I peel the asparagus’ flattened stems
one by one. The grill is hot, sweet potatoes done.
Randy says he has to phone Jim and ask about Sharon.
It is dusk, but from where I stand I don’t see the orange sky.
I usually peel my asparagus with a potato peeler.
I slide the sharp edge along the thin stalk.
Sometimes the stem breaks.
Randy is telling Jim to hang in there.
Sharon in a hospital bed in their living room
looks out the window where wheat stands
six feet in the big Montana sky.
Her ashes will be scattered
where she and Jim ran naked in the rain.
As morphine dripped into his veins, my dad said
he could see me rising out of the Wilson High swimming pool.
Water glistening, eyes raised to the gymnasium ceiling,
“Like an angel,” he said, “like an angel.
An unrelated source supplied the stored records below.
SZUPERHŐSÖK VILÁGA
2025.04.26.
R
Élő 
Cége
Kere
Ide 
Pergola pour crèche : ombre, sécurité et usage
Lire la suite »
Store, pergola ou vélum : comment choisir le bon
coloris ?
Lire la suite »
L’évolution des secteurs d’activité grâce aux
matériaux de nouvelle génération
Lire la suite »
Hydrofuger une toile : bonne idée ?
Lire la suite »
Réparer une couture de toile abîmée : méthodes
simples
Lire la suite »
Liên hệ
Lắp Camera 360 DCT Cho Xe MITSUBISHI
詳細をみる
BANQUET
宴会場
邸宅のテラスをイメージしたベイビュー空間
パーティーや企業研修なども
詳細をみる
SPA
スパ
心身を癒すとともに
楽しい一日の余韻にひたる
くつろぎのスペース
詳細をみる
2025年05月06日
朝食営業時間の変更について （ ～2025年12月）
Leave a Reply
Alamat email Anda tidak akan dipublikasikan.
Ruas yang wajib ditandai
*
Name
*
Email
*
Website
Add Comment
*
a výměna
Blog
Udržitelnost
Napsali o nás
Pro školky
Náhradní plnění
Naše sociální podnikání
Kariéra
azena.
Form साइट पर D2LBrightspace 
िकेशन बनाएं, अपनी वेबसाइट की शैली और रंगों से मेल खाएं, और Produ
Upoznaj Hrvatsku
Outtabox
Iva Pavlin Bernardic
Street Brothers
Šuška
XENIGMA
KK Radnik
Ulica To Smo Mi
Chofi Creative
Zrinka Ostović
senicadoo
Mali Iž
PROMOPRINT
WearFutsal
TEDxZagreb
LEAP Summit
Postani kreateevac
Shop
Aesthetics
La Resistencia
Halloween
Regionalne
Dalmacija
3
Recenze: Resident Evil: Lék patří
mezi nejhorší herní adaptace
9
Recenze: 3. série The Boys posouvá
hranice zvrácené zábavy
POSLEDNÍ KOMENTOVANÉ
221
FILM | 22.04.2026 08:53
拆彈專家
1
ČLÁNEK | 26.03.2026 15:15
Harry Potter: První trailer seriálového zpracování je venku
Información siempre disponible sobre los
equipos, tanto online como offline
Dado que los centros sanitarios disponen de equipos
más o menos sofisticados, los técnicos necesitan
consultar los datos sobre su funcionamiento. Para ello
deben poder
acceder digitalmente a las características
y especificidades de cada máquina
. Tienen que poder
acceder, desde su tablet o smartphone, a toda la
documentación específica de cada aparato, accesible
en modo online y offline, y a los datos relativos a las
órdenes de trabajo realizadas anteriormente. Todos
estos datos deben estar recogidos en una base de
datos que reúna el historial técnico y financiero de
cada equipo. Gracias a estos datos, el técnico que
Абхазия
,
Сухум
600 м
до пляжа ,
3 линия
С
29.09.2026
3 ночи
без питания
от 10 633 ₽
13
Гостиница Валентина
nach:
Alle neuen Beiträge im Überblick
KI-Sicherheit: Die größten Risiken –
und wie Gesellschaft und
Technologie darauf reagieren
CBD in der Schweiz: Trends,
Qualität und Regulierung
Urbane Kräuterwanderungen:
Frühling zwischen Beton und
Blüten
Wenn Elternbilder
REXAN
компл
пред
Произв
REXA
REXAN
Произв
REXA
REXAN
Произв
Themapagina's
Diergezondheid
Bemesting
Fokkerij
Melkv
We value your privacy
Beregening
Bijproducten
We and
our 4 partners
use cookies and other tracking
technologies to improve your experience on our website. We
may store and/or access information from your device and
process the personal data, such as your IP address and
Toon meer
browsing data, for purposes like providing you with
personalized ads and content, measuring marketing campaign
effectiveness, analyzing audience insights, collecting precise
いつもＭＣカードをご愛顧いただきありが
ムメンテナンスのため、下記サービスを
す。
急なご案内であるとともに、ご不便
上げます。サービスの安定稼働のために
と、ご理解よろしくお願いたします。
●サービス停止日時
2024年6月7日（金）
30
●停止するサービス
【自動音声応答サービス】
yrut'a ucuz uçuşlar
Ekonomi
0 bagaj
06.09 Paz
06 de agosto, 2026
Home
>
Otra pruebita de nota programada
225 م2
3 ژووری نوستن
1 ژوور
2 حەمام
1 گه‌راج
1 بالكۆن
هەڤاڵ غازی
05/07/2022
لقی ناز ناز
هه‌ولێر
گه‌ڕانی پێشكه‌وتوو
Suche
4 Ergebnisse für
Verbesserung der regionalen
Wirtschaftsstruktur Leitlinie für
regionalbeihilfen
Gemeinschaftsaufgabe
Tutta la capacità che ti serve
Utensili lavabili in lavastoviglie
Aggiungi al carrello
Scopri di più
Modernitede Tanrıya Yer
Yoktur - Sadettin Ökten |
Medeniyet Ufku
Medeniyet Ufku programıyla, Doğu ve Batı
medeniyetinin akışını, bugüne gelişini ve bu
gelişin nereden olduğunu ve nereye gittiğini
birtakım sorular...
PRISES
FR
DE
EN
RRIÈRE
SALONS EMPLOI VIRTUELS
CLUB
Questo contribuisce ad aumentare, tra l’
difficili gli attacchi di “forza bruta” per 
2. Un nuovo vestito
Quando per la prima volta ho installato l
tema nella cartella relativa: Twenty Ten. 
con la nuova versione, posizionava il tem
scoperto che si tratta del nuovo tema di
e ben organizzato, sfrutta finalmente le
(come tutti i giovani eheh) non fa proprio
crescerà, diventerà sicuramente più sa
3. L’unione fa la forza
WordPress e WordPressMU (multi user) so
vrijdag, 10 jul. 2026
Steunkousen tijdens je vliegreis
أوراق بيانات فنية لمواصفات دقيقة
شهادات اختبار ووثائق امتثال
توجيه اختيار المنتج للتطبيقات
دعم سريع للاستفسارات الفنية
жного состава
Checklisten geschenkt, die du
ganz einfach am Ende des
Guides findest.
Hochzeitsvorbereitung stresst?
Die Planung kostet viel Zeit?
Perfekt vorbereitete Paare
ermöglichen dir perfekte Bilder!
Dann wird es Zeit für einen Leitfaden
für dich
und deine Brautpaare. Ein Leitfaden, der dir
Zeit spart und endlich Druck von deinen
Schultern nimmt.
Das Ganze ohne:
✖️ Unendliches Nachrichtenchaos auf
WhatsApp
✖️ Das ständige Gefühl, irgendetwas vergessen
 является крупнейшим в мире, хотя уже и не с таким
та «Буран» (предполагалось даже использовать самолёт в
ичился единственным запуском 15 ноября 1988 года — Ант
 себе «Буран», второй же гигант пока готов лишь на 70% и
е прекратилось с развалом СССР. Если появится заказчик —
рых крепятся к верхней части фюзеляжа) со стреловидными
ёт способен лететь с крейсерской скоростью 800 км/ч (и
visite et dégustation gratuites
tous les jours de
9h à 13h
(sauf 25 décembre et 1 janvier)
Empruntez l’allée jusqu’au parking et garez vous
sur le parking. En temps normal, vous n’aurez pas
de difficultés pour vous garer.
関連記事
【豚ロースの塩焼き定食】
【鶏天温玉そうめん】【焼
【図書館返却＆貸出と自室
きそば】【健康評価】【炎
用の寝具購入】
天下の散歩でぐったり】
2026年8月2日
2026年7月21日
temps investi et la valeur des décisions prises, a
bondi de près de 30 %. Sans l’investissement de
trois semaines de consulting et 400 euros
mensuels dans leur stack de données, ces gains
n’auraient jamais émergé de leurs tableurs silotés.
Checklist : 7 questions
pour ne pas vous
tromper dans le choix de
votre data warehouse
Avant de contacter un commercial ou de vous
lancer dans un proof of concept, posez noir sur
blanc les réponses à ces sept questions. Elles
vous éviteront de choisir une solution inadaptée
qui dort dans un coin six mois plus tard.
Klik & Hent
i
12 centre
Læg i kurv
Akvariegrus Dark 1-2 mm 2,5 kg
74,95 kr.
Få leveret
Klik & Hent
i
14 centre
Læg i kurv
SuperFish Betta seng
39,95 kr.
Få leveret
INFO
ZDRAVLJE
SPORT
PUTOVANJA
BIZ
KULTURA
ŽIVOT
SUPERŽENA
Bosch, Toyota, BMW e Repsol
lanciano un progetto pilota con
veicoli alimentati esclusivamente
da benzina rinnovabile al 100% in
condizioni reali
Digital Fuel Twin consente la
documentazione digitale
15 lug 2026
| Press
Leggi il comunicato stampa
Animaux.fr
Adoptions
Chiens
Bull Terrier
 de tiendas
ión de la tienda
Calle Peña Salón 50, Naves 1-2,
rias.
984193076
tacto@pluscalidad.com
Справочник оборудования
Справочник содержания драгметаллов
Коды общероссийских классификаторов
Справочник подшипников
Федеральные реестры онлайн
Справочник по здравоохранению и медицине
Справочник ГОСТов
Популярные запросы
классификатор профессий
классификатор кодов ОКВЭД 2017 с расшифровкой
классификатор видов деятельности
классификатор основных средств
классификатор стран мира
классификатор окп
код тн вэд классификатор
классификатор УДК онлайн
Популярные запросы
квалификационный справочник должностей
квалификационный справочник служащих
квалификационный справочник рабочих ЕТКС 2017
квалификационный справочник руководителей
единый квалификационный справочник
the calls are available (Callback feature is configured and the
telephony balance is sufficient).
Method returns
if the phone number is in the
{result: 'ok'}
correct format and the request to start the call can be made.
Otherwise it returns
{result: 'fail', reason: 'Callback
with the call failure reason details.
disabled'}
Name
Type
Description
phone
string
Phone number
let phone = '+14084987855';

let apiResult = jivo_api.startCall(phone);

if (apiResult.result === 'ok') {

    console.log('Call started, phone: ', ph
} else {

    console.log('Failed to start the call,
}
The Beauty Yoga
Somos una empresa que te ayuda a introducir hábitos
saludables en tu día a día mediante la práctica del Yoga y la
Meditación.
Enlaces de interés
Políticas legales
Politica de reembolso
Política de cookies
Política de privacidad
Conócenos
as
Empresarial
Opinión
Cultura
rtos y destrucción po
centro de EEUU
Sometimes words come pure and white.
They slide off our loved ones’ tongues
penetrate our hearts
and stay with us years after they are gone.
We laughed last August as Sharon and I hauled
the grain machine down the steep cellar stairs
where she separated the organic grist.
then packed bags of it in our suitcases before we left.
I place the asparagus in the pan with garlic
then pluck the green from the strawberries.
I reach for the flour
next to the large jar labeled organic wheat.